Per un uomo, la geisha può essere solo una moglie a metà. Siamo le mogli del crepuscolo.'
«Dalla visione di questo film ho riconosciuto una connessione profonda: estrapolate dalla cultura giapponese dell'epoca, le dinamiche illustrate possono essere riportate ad una qualsiasi altra vita del giorno d'oggi»
«Quante volte ci fossilizziamo nel raggiungimento di un ideale imposto, di una figura di un determinato livello? Talvolta, anche al costo di perdere la consapevolezza di noi stessi, andiamo avanti in un percorso che, senza accorgercene, è cambiato o ci sta cambiando. L'annullamento di noi stessi per la società, per un lavoro o per un singolo individuo mi fa molta paura.»

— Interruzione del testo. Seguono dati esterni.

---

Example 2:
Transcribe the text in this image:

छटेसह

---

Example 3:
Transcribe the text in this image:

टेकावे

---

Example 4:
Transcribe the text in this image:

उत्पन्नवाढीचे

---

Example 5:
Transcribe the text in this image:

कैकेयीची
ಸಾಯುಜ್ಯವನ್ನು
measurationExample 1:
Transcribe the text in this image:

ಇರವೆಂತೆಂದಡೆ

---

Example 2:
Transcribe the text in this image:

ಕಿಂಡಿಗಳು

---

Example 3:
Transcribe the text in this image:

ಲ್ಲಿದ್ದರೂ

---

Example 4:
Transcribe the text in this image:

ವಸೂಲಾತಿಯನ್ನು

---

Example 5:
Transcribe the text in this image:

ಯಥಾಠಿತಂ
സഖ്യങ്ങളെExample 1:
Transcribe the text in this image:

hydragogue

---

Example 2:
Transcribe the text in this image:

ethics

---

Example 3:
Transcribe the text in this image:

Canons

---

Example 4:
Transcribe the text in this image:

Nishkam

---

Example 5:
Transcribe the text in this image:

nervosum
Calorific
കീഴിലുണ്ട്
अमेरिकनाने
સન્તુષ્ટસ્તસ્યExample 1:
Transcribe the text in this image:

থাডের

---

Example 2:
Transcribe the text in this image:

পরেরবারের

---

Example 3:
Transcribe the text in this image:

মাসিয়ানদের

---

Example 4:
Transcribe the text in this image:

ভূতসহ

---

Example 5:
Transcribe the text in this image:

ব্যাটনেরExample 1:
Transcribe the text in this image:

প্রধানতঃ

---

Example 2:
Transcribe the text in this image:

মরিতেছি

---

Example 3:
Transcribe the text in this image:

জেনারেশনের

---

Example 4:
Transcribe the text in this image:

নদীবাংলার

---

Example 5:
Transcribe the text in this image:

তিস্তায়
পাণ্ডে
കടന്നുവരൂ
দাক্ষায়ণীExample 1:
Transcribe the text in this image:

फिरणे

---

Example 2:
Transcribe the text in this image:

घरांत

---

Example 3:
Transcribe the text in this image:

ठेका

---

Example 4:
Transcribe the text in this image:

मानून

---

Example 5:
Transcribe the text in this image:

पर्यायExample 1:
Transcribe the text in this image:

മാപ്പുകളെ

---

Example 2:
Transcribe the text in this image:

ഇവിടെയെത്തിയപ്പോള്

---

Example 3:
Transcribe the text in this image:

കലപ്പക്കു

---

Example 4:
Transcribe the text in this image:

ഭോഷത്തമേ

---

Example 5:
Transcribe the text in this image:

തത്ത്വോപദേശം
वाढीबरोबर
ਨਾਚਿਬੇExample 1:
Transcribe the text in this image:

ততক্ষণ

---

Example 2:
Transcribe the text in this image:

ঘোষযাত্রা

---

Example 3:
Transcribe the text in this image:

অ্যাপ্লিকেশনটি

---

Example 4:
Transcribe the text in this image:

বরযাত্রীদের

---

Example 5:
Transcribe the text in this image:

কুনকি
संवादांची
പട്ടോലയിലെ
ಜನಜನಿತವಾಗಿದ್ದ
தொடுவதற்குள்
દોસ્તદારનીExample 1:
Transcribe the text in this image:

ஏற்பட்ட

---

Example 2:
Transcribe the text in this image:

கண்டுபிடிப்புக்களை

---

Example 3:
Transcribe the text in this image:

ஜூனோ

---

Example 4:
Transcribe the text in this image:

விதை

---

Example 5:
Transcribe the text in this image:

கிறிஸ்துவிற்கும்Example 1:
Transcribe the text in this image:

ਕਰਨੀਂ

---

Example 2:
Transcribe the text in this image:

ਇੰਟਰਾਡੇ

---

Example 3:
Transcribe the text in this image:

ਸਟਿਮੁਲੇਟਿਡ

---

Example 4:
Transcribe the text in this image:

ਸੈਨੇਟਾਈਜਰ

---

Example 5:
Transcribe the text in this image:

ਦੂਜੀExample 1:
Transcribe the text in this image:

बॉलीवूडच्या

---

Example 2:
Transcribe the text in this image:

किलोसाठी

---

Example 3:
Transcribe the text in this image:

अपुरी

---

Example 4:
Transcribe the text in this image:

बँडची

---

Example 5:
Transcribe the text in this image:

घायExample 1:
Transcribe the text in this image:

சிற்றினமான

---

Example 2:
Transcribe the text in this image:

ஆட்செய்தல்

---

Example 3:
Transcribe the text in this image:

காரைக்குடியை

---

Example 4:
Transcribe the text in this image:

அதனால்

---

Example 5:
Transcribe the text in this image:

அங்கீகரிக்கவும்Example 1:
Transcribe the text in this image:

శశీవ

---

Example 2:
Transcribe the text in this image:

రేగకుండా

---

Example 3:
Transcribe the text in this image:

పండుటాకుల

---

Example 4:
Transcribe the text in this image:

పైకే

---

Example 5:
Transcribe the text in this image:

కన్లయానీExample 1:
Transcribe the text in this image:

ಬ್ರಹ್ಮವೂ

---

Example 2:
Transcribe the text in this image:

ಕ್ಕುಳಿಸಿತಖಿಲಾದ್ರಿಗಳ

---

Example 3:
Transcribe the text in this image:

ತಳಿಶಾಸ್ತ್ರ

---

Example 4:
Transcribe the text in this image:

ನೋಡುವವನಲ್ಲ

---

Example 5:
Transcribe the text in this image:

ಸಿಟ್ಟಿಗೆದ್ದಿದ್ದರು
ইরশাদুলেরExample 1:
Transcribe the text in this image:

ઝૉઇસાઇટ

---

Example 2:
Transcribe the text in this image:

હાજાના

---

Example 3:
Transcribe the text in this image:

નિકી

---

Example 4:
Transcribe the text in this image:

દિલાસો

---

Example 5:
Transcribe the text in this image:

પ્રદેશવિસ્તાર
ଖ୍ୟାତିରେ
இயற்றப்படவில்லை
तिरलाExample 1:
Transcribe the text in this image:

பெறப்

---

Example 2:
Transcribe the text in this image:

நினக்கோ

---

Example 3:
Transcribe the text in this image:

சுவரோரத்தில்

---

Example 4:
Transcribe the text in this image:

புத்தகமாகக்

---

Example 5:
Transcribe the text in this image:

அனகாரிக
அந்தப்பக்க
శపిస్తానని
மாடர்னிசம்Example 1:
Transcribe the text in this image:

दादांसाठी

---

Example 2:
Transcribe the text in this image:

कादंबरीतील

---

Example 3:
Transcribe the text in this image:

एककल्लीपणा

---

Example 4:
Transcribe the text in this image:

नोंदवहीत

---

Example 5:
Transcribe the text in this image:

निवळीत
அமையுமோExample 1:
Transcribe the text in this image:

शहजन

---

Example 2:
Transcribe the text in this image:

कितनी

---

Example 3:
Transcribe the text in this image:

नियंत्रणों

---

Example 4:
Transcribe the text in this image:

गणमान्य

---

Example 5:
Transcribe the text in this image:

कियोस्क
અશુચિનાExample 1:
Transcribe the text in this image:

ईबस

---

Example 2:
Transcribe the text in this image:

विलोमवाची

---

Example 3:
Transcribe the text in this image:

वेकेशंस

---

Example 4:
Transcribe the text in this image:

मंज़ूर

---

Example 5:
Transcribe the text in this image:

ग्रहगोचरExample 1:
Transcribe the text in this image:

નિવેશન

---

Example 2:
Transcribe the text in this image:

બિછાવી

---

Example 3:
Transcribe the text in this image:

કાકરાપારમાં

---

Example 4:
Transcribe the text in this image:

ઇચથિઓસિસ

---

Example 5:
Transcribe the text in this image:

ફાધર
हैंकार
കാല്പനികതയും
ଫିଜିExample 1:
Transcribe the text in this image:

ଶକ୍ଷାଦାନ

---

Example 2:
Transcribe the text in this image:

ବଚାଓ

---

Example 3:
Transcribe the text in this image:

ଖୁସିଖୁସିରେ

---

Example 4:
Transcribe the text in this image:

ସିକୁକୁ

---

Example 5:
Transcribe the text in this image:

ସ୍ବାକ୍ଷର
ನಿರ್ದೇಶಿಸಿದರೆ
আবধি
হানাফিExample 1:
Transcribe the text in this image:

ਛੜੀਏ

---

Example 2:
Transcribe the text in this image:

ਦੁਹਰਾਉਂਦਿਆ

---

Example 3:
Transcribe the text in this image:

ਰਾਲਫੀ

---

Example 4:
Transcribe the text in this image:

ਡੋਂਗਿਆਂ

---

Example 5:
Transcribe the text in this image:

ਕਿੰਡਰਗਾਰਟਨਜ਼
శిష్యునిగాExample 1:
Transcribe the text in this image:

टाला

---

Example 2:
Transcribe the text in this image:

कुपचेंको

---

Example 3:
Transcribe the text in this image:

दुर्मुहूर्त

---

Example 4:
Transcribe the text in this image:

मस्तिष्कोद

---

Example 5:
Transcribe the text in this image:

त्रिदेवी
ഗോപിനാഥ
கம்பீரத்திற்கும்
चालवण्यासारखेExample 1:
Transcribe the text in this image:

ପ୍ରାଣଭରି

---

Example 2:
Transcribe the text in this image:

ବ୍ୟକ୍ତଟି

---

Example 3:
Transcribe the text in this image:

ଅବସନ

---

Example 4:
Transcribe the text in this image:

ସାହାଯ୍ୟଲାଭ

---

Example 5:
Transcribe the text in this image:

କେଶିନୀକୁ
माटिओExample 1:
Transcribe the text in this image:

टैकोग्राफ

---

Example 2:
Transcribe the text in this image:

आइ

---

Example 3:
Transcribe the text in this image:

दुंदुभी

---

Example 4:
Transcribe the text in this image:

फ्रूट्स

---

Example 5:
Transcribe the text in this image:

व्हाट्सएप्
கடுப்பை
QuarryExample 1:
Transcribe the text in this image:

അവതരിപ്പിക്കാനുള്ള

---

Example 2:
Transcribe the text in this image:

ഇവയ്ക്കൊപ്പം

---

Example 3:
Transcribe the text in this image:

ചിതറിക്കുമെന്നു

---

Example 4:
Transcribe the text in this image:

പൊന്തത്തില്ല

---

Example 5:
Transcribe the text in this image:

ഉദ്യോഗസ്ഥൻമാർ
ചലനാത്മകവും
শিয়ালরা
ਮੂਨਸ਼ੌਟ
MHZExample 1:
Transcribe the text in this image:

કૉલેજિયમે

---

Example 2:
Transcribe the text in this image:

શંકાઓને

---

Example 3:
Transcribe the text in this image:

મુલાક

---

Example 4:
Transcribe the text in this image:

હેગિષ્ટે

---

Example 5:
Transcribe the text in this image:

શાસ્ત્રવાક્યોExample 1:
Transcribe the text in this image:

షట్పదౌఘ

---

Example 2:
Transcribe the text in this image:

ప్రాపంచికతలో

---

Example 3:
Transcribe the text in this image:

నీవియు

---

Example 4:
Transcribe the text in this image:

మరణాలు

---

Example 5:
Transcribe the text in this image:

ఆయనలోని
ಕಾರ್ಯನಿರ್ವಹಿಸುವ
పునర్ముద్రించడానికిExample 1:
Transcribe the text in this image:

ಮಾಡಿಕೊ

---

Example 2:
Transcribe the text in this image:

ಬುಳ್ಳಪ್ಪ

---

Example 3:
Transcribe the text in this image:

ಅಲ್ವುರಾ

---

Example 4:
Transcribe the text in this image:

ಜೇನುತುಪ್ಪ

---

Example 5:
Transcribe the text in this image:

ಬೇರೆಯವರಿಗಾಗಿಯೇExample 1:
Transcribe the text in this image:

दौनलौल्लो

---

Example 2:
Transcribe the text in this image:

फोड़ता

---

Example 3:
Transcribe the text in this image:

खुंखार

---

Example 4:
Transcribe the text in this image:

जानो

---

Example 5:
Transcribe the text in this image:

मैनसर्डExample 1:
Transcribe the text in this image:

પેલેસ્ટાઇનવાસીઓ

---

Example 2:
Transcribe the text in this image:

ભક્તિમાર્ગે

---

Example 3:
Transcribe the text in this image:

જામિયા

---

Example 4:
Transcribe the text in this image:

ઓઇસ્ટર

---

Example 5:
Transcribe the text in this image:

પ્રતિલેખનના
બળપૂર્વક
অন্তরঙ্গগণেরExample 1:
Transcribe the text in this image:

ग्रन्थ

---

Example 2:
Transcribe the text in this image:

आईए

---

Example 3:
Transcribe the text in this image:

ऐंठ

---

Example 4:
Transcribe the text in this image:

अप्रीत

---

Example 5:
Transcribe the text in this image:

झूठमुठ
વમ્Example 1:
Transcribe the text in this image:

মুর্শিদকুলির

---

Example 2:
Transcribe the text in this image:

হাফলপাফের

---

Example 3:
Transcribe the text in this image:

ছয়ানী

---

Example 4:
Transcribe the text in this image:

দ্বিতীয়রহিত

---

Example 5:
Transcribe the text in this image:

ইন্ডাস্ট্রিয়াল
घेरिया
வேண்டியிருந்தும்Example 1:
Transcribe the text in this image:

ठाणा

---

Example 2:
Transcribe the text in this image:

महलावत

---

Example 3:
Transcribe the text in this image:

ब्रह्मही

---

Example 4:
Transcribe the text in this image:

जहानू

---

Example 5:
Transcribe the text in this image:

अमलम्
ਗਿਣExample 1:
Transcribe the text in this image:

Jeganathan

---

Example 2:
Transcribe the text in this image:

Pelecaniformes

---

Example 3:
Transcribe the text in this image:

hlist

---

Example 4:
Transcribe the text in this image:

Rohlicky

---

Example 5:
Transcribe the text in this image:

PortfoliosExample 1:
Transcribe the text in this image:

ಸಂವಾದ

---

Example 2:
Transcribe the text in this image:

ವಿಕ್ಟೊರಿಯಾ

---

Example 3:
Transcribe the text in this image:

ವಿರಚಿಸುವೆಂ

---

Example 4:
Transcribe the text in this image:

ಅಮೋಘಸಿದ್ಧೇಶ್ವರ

«Personalmente vivo con il terrore che questo possa accadermi e mi chiedo ogni giorno se veramente sto facendo quello che voglio, se sto andando nella direzione libera che mi rispecchia, se sono realmente io quello che sono diventato e quello che potrei diventare.
Non è sempre facile, ma forse fa parte della crescita»
«L'eleganza e la geometria di questo film mi hanno incantato. La cura per i dettagli e la lentezza nella preparazione sono così coinvolgenti da essere quasi piacevolmente estenuanti. Voglio pensare che a Sayuri piacesse essere una geisha e amasse quel mondo nonostante non fosse disposta ad accettarne tutte le dinamiche e al tempo stesso non volesse rinunciare a se stessa.»
'"Eppure apprendere la gentilezza, dopo tanta poca gentilezza, capire come una bambina con più coraggio di quanto creda, trovi le sue preghiere esaudite, non può chiamarsi felicità?"
«Una conclusione a lieto fine, come un albero di sakura che letteralmente rinasce tingendosi di un colore nuovo: un rosso sangue che assorbito dal terreno diventa rosa.
Assieme al nuovo colore, alle nuove vesti, si unisce una nuova possibilità di essere finalmente felice, felice nell'amore vero.»